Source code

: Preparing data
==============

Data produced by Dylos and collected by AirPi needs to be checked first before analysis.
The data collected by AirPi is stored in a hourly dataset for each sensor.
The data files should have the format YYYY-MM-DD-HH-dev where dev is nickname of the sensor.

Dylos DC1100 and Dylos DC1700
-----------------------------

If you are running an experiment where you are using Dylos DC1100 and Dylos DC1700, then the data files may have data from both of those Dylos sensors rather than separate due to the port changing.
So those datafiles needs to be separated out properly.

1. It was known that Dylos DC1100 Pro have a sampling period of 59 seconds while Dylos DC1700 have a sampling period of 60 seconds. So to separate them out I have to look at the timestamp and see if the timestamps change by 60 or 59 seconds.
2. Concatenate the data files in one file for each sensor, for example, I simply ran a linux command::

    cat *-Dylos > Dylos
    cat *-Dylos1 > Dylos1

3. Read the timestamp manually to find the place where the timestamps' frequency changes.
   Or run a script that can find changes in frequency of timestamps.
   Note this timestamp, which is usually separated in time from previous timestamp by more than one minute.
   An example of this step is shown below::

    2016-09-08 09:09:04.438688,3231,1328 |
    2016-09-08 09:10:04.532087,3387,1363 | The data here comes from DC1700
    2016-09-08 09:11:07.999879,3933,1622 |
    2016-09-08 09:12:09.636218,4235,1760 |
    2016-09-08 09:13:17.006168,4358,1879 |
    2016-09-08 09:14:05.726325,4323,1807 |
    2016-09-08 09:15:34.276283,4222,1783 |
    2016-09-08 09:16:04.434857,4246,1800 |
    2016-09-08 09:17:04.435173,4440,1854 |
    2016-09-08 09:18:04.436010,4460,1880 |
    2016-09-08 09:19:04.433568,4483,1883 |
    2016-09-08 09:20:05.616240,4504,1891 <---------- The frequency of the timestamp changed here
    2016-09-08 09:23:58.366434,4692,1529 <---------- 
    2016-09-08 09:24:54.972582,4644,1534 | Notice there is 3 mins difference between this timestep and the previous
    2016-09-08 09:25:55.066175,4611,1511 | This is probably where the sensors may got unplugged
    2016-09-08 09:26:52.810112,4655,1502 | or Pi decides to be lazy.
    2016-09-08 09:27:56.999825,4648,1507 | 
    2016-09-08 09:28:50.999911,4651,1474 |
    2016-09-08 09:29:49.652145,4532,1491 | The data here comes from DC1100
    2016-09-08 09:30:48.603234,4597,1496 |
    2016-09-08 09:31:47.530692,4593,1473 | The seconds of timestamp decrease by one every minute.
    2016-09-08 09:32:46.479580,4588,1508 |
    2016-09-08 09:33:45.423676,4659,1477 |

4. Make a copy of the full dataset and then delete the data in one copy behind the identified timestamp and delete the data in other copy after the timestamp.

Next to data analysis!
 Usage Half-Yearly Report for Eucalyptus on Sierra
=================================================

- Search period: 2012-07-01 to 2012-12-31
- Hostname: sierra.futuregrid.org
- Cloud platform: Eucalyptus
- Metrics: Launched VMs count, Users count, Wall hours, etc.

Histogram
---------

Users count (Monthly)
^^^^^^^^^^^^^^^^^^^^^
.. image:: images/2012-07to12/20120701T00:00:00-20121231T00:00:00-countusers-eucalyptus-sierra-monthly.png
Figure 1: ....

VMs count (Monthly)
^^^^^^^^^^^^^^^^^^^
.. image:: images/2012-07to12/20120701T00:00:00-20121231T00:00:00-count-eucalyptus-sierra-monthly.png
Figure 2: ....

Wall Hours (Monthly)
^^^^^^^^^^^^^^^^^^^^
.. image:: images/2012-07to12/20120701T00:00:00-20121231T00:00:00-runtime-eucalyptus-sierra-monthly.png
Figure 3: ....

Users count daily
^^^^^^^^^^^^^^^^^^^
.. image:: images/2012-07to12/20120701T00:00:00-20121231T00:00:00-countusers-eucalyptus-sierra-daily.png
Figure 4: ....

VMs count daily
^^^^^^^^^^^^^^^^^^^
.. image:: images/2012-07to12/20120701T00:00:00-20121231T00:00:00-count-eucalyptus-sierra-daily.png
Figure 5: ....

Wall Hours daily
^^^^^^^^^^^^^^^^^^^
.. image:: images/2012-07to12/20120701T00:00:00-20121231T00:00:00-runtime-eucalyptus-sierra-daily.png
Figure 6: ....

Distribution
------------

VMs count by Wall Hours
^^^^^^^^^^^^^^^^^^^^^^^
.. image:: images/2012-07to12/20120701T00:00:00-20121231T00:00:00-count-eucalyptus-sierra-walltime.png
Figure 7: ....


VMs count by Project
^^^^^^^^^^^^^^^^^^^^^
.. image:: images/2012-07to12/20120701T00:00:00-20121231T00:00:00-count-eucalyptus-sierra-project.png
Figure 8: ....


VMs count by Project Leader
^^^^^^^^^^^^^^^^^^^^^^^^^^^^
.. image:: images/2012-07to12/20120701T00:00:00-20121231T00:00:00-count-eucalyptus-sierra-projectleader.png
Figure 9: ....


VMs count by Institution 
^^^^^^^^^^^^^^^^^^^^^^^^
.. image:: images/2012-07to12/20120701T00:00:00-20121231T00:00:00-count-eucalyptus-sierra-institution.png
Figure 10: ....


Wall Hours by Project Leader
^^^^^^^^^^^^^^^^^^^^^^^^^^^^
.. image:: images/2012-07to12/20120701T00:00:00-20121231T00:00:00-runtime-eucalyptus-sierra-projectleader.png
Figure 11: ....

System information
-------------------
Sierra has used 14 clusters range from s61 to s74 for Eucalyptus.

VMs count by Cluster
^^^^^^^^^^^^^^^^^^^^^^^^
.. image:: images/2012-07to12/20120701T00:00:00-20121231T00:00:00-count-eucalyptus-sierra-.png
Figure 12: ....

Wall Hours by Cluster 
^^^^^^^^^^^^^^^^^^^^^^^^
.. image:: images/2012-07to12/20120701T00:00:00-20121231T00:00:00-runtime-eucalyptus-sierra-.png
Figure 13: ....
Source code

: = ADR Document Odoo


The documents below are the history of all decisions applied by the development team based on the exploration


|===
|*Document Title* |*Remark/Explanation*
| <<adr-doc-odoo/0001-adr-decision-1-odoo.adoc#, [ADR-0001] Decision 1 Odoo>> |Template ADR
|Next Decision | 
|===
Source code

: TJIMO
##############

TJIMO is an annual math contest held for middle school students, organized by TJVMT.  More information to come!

══════

Once more, write out the records exactly as they are.

Source code

: Preparing data
==============

Data produced by Dylos and collected by AirPi needs to be checked first before analysis.
The data collected by AirPi is stored in a hourly dataset for each sensor.
The data files should have the format YYYY-MM-DD-HH-dev where dev is nickname of the sensor.

Dylos DC1100 and Dylos DC1700
-----------------------------

If you are running an experiment where you are using Dylos DC1100 and Dylos DC1700, then the data files may have data from both of those Dylos sensors rather than separate due to the port changing.
So those datafiles needs to be separated out properly.

1. It was known that Dylos DC1100 Pro have a sampling period of 59 seconds while Dylos DC1700 have a sampling period of 60 seconds. So to separate them out I have to look at the timestamp and see if the timestamps change by 60 or 59 seconds.
2. Concatenate the data files in one file for each sensor, for example, I simply ran a linux command::

    cat *-Dylos > Dylos
    cat *-Dylos1 > Dylos1

3. Read the timestamp manually to find the place where the timestamps' frequency changes.
   Or run a script that can find changes in frequency of timestamps.
   Note this timestamp, which is usually separated in time from previous timestamp by more than one minute.
   An example of this step is shown below::

    2016-09-08 09:09:04.438688,3231,1328 |
    2016-09-08 09:10:04.532087,3387,1363 | The data here comes from DC1700
    2016-09-08 09:11:07.999879,3933,1622 |
    2016-09-08 09:12:09.636218,4235,1760 |
    2016-09-08 09:13:17.006168,4358,1879 |
    2016-09-08 09:14:05.726325,4323,1807 |
    2016-09-08 09:15:34.276283,4222,1783 |
    2016-09-08 09:16:04.434857,4246,1800 |
    2016-09-08 09:17:04.435173,4440,1854 |
    2016-09-08 09:18:04.436010,4460,1880 |
    2016-09-08 09:19:04.433568,4483,1883 |
    2016-09-08 09:20:05.616240,4504,1891 <---------- The frequency of the timestamp changed here
    2016-09-08 09:23:58.366434,4692,1529 <---------- 
    2016-09-08 09:24:54.972582,4644,1534 | Notice there is 3 mins difference between this timestep and the previous
    2016-09-08 09:25:55.066175,4611,1511 | This is probably where the sensors may got unplugged
    2016-09-08 09:26:52.810112,4655,1502 | or Pi decides to be lazy.
    2016-09-08 09:27:56.999825,4648,1507 | 
    2016-09-08 09:28:50.999911,4651,1474 |
    2016-09-08 09:29:49.652145,4532,1491 | The data here comes from DC1100
    2016-09-08 09:30:48.603234,4597,1496 |
    2016-09-08 09:31:47.530692,4593,1473 | The seconds of timestamp decrease by one every minute.
    2016-09-08 09:32:46.479580,4588,1508 |
    2016-09-08 09:33:45.423676,4659,1477 |

4. Make a copy of the full dataset and then delete the data in one copy behind the identified timestamp and delete the data in other copy after the timestamp.

Next to data analysis!
 Usage Half-Yearly Report for Eucalyptus on Sierra
=================================================

- Search period: 2012-07-01 to 2012-12-31
- Hostname: sierra.futuregrid.org
- Cloud platform: Eucalyptus
- Metrics: Launched VMs count, Users count, Wall hours, etc.

Histogram
---------

Users count (Monthly)
^^^^^^^^^^^^^^^^^^^^^
.. image:: images/2012-07to12/20120701T00:00:00-20121231T00:00:00-countusers-eucalyptus-sierra-monthly.png
Figure 1: ....

VMs count (Monthly)
^^^^^^^^^^^^^^^^^^^
.. image:: images/2012-07to12/20120701T00:00:00-20121231T00:00:00-count-eucalyptus-sierra-monthly.png
Figure 2: ....

Wall Hours (Monthly)
^^^^^^^^^^^^^^^^^^^^
.. image:: images/2012-07to12/20120701T00:00:00-20121231T00:00:00-runtime-eucalyptus-sierra-monthly.png
Figure 3: ....

Users count daily
^^^^^^^^^^^^^^^^^^^
.. image:: images/2012-07to12/20120701T00:00:00-20121231T00:00:00-countusers-eucalyptus-sierra-daily.png
Figure 4: ....

VMs count daily
^^^^^^^^^^^^^^^^^^^
.. image:: images/2012-07to12/20120701T00:00:00-20121231T00:00:00-count-eucalyptus-sierra-daily.png
Figure 5: ....

Wall Hours daily
^^^^^^^^^^^^^^^^^^^
.. image:: images/2012-07to12/20120701T00:00:00-20121231T00:00:00-runtime-eucalyptus-sierra-daily.png
Figure 6: ....

Distribution
------------

VMs count by Wall Hours
^^^^^^^^^^^^^^^^^^^^^^^
.. image:: images/2012-07to12/20120701T00:00:00-20121231T00:00:00-count-eucalyptus-sierra-walltime.png
Figure 7: ....


VMs count by Project
^^^^^^^^^^^^^^^^^^^^^
.. image:: images/2012-07to12/20120701T00:00:00-20121231T00:00:00-count-eucalyptus-sierra-project.png
Figure 8: ....


VMs count by Project Leader
^^^^^^^^^^^^^^^^^^^^^^^^^^^^
.. image:: images/2012-07to12/20120701T00:00:00-20121231T00:00:00-count-eucalyptus-sierra-projectleader.png
Figure 9: ....


VMs count by Institution 
^^^^^^^^^^^^^^^^^^^^^^^^
.. image:: images/2012-07to12/20120701T00:00:00-20121231T00:00:00-count-eucalyptus-sierra-institution.png
Figure 10: ....


Wall Hours by Project Leader
^^^^^^^^^^^^^^^^^^^^^^^^^^^^
.. image:: images/2012-07to12/20120701T00:00:00-20121231T00:00:00-runtime-eucalyptus-sierra-projectleader.png
Figure 11: ....

System information
-------------------
Sierra has used 14 clusters range from s61 to s74 for Eucalyptus.

VMs count by Cluster
^^^^^^^^^^^^^^^^^^^^^^^^
.. image:: images/2012-07to12/20120701T00:00:00-20121231T00:00:00-count-eucalyptus-sierra-.png
Figure 12: ....

Wall Hours by Cluster 
^^^^^^^^^^^^^^^^^^^^^^^^
.. image:: images/2012-07to12/20120701T00:00:00-20121231T00:00:00-runtime-eucalyptus-sierra-.png
Figure 13: ....
Source code

: = ADR Document Odoo


The documents below are the history of all decisions applied by the development team based on the exploration


|===
|*Document Title* |*Remark/Explanation*
| <<adr-doc-odoo/0001-adr-decision-1-odoo.adoc#, [ADR-0001] Decision 1 Odoo>> |Template ADR
|Next Decision | 
|===
Source code

: TJIMO
##############

TJIMO is an annual math contest held for middle school students, organized by TJVMT.  More information to come!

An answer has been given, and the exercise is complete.